Y tú, preocupada porque tu amiga Lia ha perdido un collar y se ha llevado un buen disgusto, y porque has oído que la abuela me hablaba sobre ese amigo que está tan enfermo. Me miras con un semblante triste y me dices que no quieres cenar, que hoy no tienes mucha hambre. Intento descubrir qué te pasa, pero no lo sabes: te pones nerviosa con las preguntas y finalmente me doy cuenta de que ya hemos vuelto, que estoy intentando razonar con una niña de ocho años sobre unas emociones que no puede controlar. Decido parar y se hace un silencio. Papá hace una broma. Es especialista en cambiar de tema en estas situaciones. Qué suerte tenemos de él; nos equilibra.
Llega la noche, y en ese rato de conversación antes de ir a dormir, ahora sí, ya más relajadas, me preguntas por qué a ti no te gustan las fiestas, como a tus amigos, por qué tienes miedo de hacer una exposición oral en la escuela, por qué no soportas que te columpien fuerte, por qué lo pasas tan mal cuando sabes que alguien sufre… Y yo, que hoy bromeaba con papá sobre unas arrugas que me hacen más sabia y que sé de lo que hablas, te explico todas las maravillas de ser una persona altamente sensible para que entiendas el privilegio que nos ha regalado la vida a ambas.
Y es que, ¿quién no querría poder sentir al mismo tiempo el aroma de la hierba fresca recién cortada, que se mezcla con el dulce perfume de las flores y de la fruta que te comes, mientras una explosión de dulzura roja impregna tu boca? Todo esto, mientras se hace el silencio, solo roto por el canto de algunos pájaros y de un ruiseñor que tiene el nido sobre unos matorrales que mueven las hojas lentamente.

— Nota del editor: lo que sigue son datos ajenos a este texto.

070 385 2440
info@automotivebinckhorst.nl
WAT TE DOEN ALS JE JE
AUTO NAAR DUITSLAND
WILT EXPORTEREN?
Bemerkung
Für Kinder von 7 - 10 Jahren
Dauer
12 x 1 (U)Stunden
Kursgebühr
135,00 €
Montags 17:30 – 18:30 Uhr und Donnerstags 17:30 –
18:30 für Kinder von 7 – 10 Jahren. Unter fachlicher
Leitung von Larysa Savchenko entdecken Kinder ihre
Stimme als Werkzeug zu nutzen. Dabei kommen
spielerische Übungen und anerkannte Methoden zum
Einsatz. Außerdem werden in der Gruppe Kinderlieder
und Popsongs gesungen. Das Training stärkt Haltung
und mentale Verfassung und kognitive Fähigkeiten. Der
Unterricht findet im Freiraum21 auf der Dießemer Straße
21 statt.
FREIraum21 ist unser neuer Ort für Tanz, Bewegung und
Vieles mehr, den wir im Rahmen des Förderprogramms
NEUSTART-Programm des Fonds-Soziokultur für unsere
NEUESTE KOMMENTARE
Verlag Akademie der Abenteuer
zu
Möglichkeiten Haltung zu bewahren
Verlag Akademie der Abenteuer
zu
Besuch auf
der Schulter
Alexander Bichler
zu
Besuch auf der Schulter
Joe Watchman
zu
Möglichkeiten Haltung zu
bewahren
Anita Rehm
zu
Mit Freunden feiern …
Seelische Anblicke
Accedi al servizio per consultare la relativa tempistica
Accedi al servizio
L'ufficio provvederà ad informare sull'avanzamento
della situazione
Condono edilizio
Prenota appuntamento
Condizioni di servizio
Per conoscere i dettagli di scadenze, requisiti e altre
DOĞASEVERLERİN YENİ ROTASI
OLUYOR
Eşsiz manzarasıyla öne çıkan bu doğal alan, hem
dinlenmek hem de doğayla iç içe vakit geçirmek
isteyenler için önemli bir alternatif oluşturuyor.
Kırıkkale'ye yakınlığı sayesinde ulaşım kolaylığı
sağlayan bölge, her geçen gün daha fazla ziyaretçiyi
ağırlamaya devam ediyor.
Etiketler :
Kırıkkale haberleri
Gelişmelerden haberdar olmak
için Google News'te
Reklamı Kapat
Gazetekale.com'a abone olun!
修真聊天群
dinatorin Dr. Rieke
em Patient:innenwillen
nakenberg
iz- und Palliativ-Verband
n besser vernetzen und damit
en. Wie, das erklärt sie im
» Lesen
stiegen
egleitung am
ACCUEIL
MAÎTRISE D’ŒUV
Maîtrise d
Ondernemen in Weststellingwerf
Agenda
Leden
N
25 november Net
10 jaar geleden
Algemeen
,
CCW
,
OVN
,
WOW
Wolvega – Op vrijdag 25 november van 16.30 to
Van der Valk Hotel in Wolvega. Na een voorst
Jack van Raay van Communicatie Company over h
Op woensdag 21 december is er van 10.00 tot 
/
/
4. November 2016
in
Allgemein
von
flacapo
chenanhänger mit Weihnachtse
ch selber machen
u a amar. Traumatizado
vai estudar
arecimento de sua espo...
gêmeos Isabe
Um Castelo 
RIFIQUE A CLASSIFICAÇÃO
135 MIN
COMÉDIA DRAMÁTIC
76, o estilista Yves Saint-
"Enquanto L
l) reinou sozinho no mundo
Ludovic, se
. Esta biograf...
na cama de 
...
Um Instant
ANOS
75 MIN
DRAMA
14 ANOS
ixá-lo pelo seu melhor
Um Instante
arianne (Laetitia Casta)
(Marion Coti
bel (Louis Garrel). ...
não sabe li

Y a ti, con tu cerebro privilegiado, que puede captar todos estos detalles, te invade una sensación de paz y bienestar profundo.
¿Quién no desearía conmoverse en su interior cada vez que escucha la melodía de un violín, mientras percibe físicamente la vibración que provoca, sin saber explicar por qué no es capaz de contener las lágrimas? «No llores, no es para tanto», dicen a menudo, pero yo te digo que sí, que llores, que rías, que grites… que sientas y que vivas, porque eso eres tú: emoción y sentimiento.
Con una sonrisa nos ponemos de pie, cerramos los ojos, y al sonido de la canción The Selkie, de Paul Machlis, la misma que sonaba mientras tú nacías, nos fundimos en un abrazo profundo y sentido mientras bailamos lentamente sobre el tatami que sostiene nuestros sueños cada noche. No hace falta que te explique nada más, ¿verdad? Ser altamente sensible es eso: vivir intensamente cada instante de tu vida, y eso, hija mía, puede ser extraordinariamente maravilloso.
Y se hace el silencio… Cierro los ojos, y por un instante, solo por un instante, mi cerebro deja de recibir mil estímulos simultáneos, y descubro que, sin eso, me siento vacía.
«Para todos los niños y adultos altamente sensibles, para que recuerden que, a pesar de todas las dificultades, la vida les ha hecho un regalo incomparable.»